Ein alter Gauner bist du, oder vielmehr ein junger, aber gerissen genug für einen alten.
Vielleicht mag ich dich darum gerade gerne. - Nimm die Flasche mit«, schrie ich in plötzlich
gespieltem Zorn, »und sauf sie selber aus. Und sorge dafür, daß in fünf Minuten eine anständige
Sorte hier ist, da hast du Geld!«
Und ich warf ihm einen Schein auf den Tisch. Er griff eilig nach ihm.
»Sofort, wenn die Läden offen sind«, versicherte er.
»Nein, nicht wenn die Läden offen sind!« schrie ich noch lauter, »sondern jetzt, jetzt auf der
Stelle!
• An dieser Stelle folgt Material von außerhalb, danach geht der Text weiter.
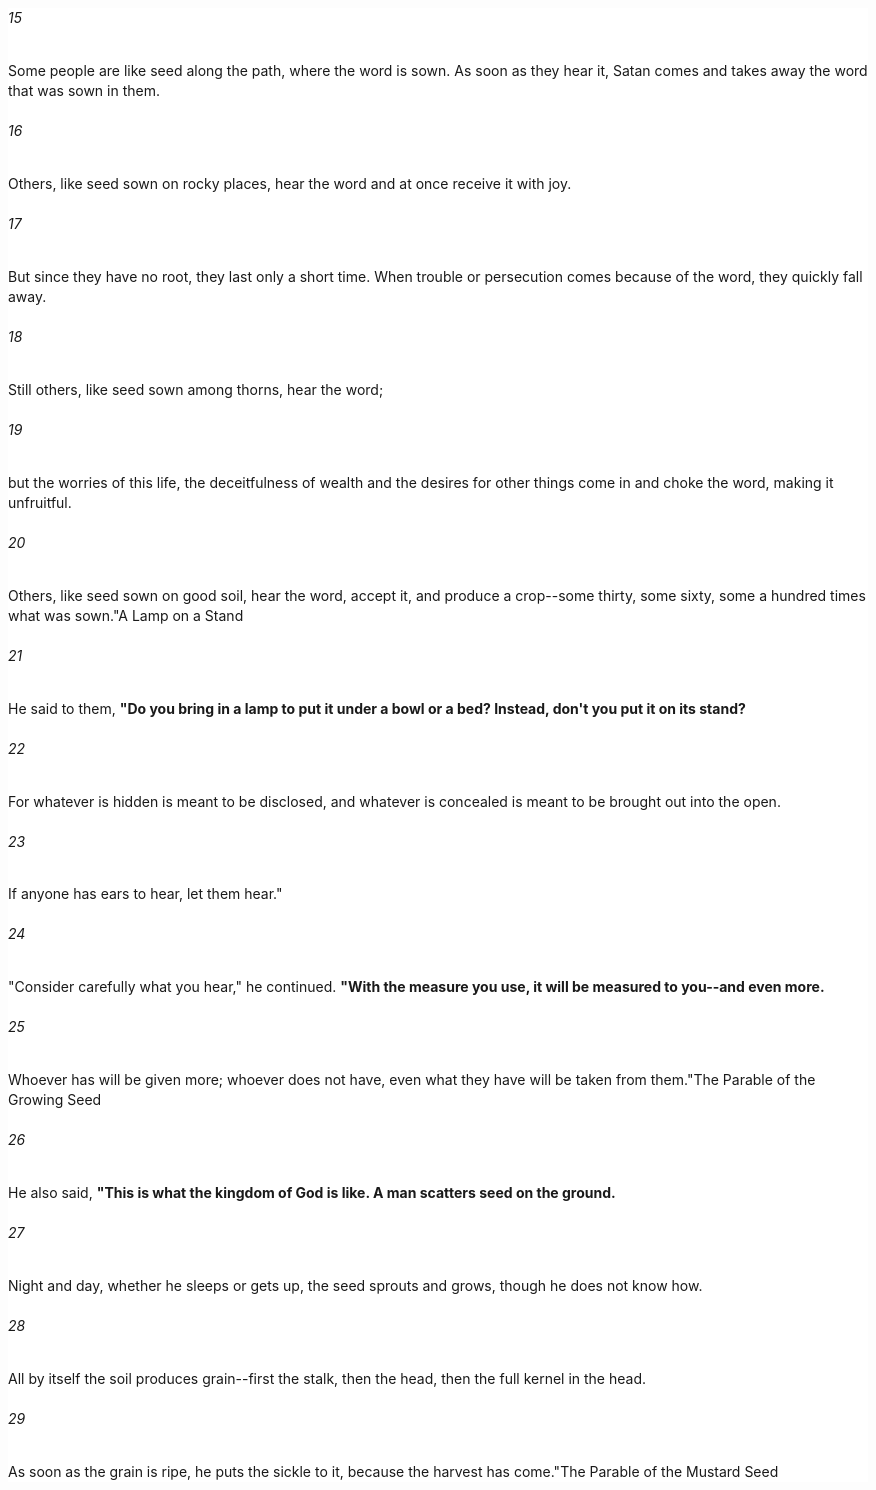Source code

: ###### 15 
Some people are like seed along the path, where the word is sown. As soon as they hear it, Satan comes and takes away the word that was sown in them. 

###### 16 
Others, like seed sown on rocky places, hear the word and at once receive it with joy. 

###### 17 
But since they have no root, they last only a short time. When trouble or persecution comes because of the word, they quickly fall away. 

###### 18 
Still others, like seed sown among thorns, hear the word; 

###### 19 
but the worries of this life, the deceitfulness of wealth and the desires for other things come in and choke the word, making it unfruitful. 

###### 20 
Others, like seed sown on good soil, hear the word, accept it, and produce a crop--some thirty, some sixty, some a hundred times what was sown."A Lamp on a Stand 

###### 21 
He said to them, **"Do you bring in a lamp to put it under a bowl or a bed? Instead, don't you put it on its stand?** 

###### 22 
For whatever is hidden is meant to be disclosed, and whatever is concealed is meant to be brought out into the open. 

###### 23 
If anyone has ears to hear, let them hear." 

###### 24 
"Consider carefully what you hear," he continued. **"With the measure you use, it will be measured to you--and even more.** 

###### 25 
Whoever has will be given more; whoever does not have, even what they have will be taken from them."The Parable of the Growing Seed 

###### 26 
He also said, **"This is what the kingdom of God is like. A man scatters seed on the ground.** 

###### 27 
Night and day, whether he sleeps or gets up, the seed sprouts and grows, though he does not know how. 

###### 28 
All by itself the soil produces grain--first the stalk, then the head, then the full kernel in the head. 

###### 29 
As soon as the grain is ripe, he puts the sickle to it, because the harvest has come."The Parable of the Mustard Seed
Denkst du Idiot, ich will den ganzen Tag hier wach sitzen, nach dieser Nacht? Ich will
endlich schlafen können.«
Ich war aufgesprungen, in gespielter Erregung, hatte schon das Jackett ausgezogen und knöpfte an
meiner Weste. Ich mußte ihn jetzt überzeugen, sonst ging die Sache doch noch schief.
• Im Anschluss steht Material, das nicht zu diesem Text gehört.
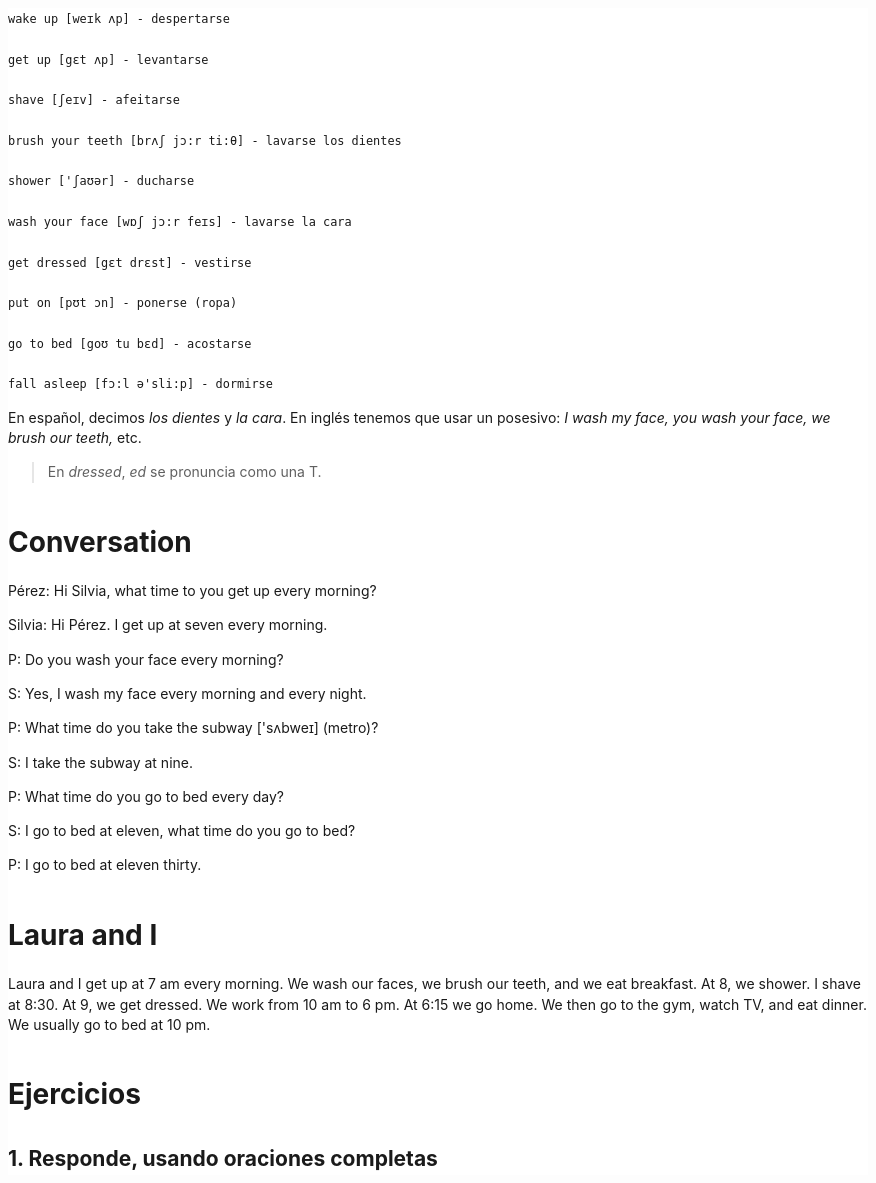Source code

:     wake up [weɪk ʌp] - despertarse

    get up [gɛt ʌp] - levantarse

    shave [ʃeɪv] - afeitarse

    brush your teeth [brʌʃ jɔ:r ti:θ] - lavarse los dientes

    shower ['ʃaʊər] - ducharse

    wash your face [wɒʃ jɔ:r feɪs] - lavarse la cara

    get dressed [gɛt drɛst] - vestirse

    put on [pʊt ɔn] - ponerse (ropa)

    go to bed [goʊ tu bɛd] - acostarse

    fall asleep [fɔ:l ə'sli:p] - dormirse

En español, decimos *los dientes* y *la cara*. En inglés tenemos que usar
un posesivo: *I wash my face, you wash your face, we brush our teeth,* etc.

> En *dressed*, *ed* se pronuncia como una T.

# Conversation

Pérez: Hi Silvia, what time to you get up every morning?

Silvia: Hi Pérez. I get up at seven every morning.

P: Do you wash your face every morning?

S: Yes, I wash my face every morning and every night.

P: What time do you take the subway ['sʌbweɪ] (metro)?

S: I take the subway at nine.

P: What time do you go to bed every day?

S: I go to bed at eleven, what time do you go to bed?

P: I go to bed at eleven thirty.

# Laura and I

Laura and I get up at 7 am every morning. We wash our faces, we brush our teeth, and we eat breakfast.
At 8, we shower. I shave at 8:30. At 9, we get dressed. We work from 10 am to 6 pm. At 6:15 we go home.
We then go to the gym, watch TV, and eat dinner. We usually go to bed at 10 pm.

# Ejercicios

## 1. Responde, usando oraciones completas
So griff ich nach dem Wasserglas mit Korn, das noch immer fast voll auf dem Tisch stand, goß es
herunter und schrie: »Da, gieß noch einmal voll! Mit deinem verdammten Fusel! Und nun mach, daß
in fünf Minuten ein anderes Getränk hier ist; der Kaufmann wird dich schon hinten herum
reinlassen, einen so guten Kunden wie dich!« Ich hatte mir die Weste vom Leibe gerissen und
knöpfte schon an den Hosenträgern.
»In fünf Minuten!« beteuerte Lobedanz und eilte aus der Stube. Unschwer war aus seinen Worten
Erleichterung und Befriedigung herauszuhören. Er hatte Angst um seine Melkkuh gehabt, aber jetzt
soff ich wieder. Gott seis getrommelt und gepfiffen!
Kaum hatte ich die Haustür klappen hören, war ich schon wieder in meinen Kleidern, schloß den
Koffer, nahm ihn und fiel die Treppe hinab. Es mag eine Frau Lobedanz geben, auch Kinder
Lobedanz, von der gleichen sanften, einschmeichelnden, flüsternden, verflucht schurkischen Art,
wie es ihr Vater ist: Ich habe sie nie zu Gesicht bekommen. Ich sah sie auch an diesem Morgen
nicht. Unangefochten kam ich auf die Gasse. Hier, schon fast frei von meinem Peiniger, hätte mir
der Alkohol fast noch einen Streich gespielt.